Abandon the Orderly House
In the introduction to Abandon the Orderly House (Armored Pup), A.W. Regets writes, “Week after week I step into the pulpit afraid to break an already bruised reed, remembering how many griefs, fears, and conflicting emotions are carried into the sanctuary. But somehow, some way, Jesus continues to work through my feeble attempts at grace.”
Reading that, right away I knew this collection of sermons would be good news for me. Maybe for you, too.
Good news. This familiar term—always at risk of being overused—kept returning to me as I made my way through this book. Whether preaching from the Old Testament or from the Gospels, Regets returns time and again to affirmations that the God we worship is a God who enters in, who rescues, who loves.
In a personally vulnerable sermon drawing on a passage from the book of Job, Regets writes, “In the midst of my grief, I didn’t want a God who is generically kind but unmoved by my suffering.” Rather, he says, “I wanted to know that God was as mad as I was.”
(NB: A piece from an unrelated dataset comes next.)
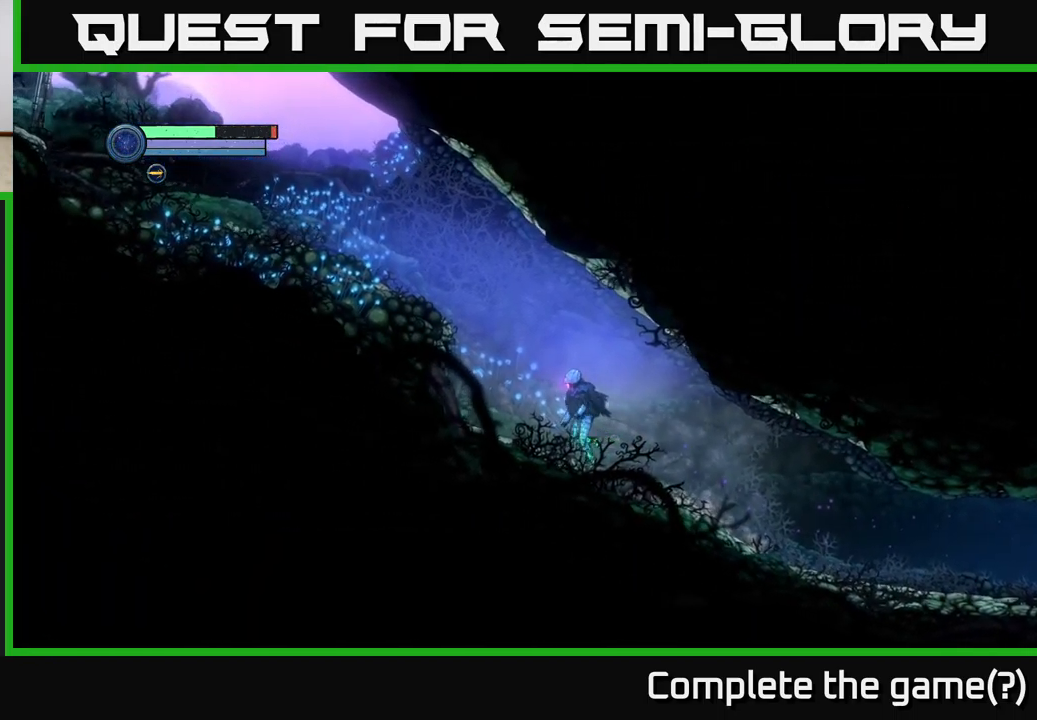
{"buttons": ["A"], "left_stick": "left", "right_stick": "center", "events": [[233, "A", "down"]]}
We don’t always get what we want when we pray to God in the midst of suffering. Relief doesn’t always come when we want it, or how. But the God who is love is not, as Regets reminds us, “generically kind.” He is Immanuel, God with us. He is not idle, nor is he powerless. He has dirt under his fingernails. He is restoring and healing what’s broken, even now.
“And the good news,” Regets writes, “is that he won’t stop until the heavens and the earth are made new. He won’t stop until every wrong is made right. And he won’t stop until every death has sprung from the ground in resurrection life.”